From the line that holds "Figure 12: Fire" to the last line below, retype everything exactly and nothing else; omit pictures.

## Material provided
%%

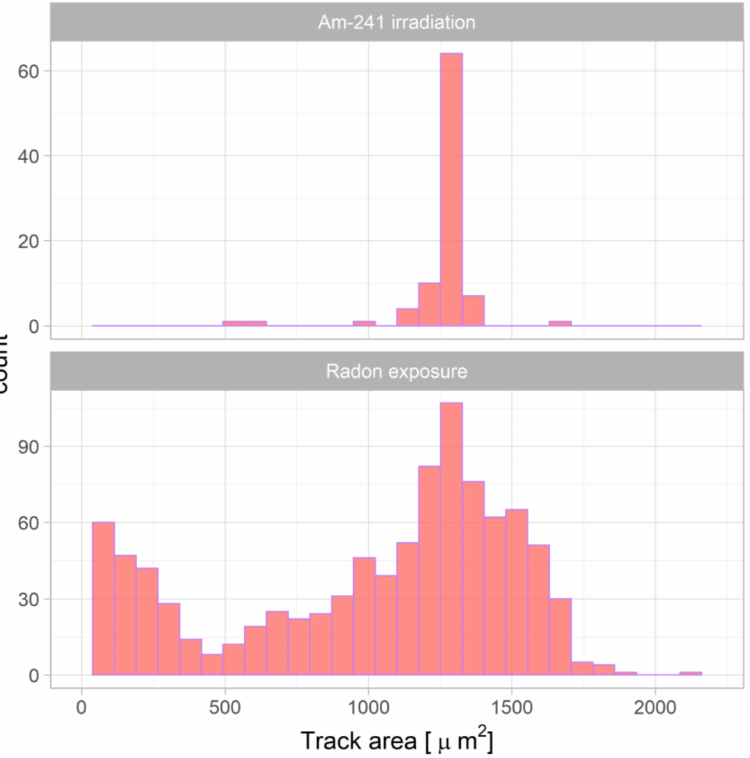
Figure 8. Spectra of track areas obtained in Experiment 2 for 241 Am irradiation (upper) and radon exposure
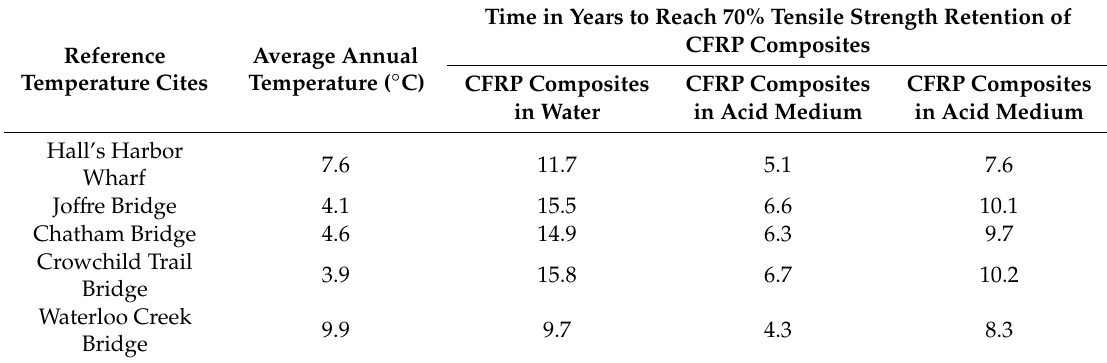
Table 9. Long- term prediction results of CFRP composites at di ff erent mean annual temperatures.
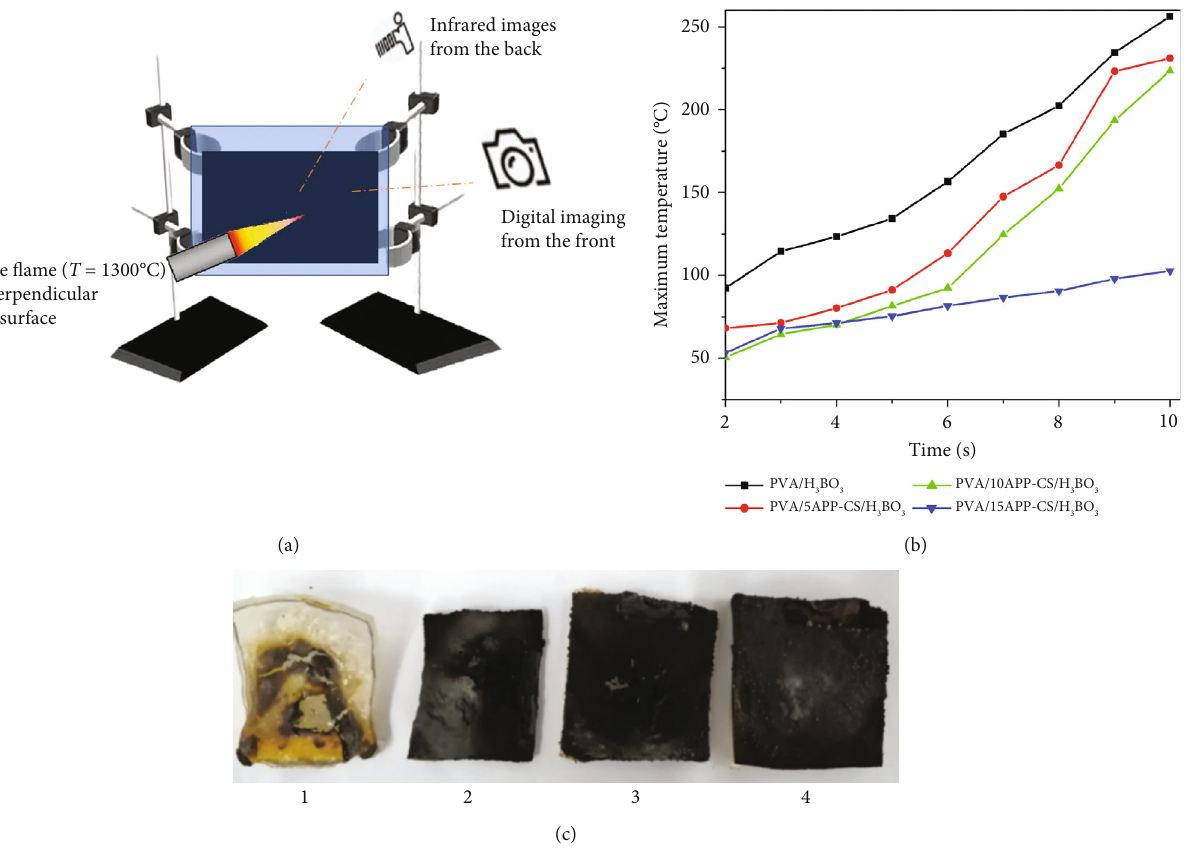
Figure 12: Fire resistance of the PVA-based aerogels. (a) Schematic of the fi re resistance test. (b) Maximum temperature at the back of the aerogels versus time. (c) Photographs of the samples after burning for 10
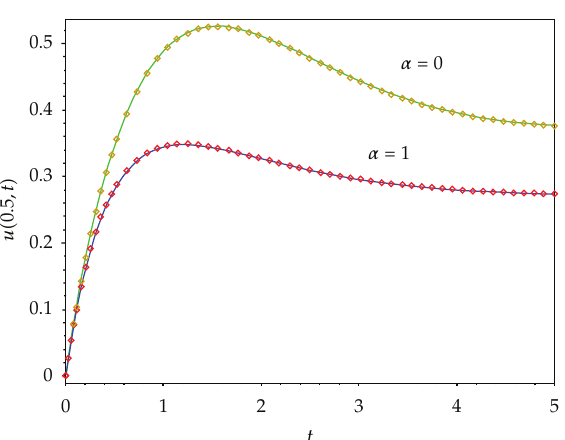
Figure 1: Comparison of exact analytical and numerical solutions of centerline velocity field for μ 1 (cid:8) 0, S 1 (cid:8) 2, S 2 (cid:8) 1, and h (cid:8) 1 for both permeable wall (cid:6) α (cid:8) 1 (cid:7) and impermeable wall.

%%

## Solved exercise
Figure 12: Fire resistance of the PVA-based aerogels. (a) Schematic of the fi re resistance test. (b) Maximum temperature at the back of the aerogels versus time. (c) Photographs of the samples after burning for 10
Figure 1: Comparison of exact analytical and numerical solutions of centerline velocity field for μ 1 (cid:8) 0, S 1 (cid:8) 2, S 2 (cid:8) 1, and h (cid:8) 1 for both permeable wall (cid:6) α (cid:8) 1 (cid:7) and impermeable wall.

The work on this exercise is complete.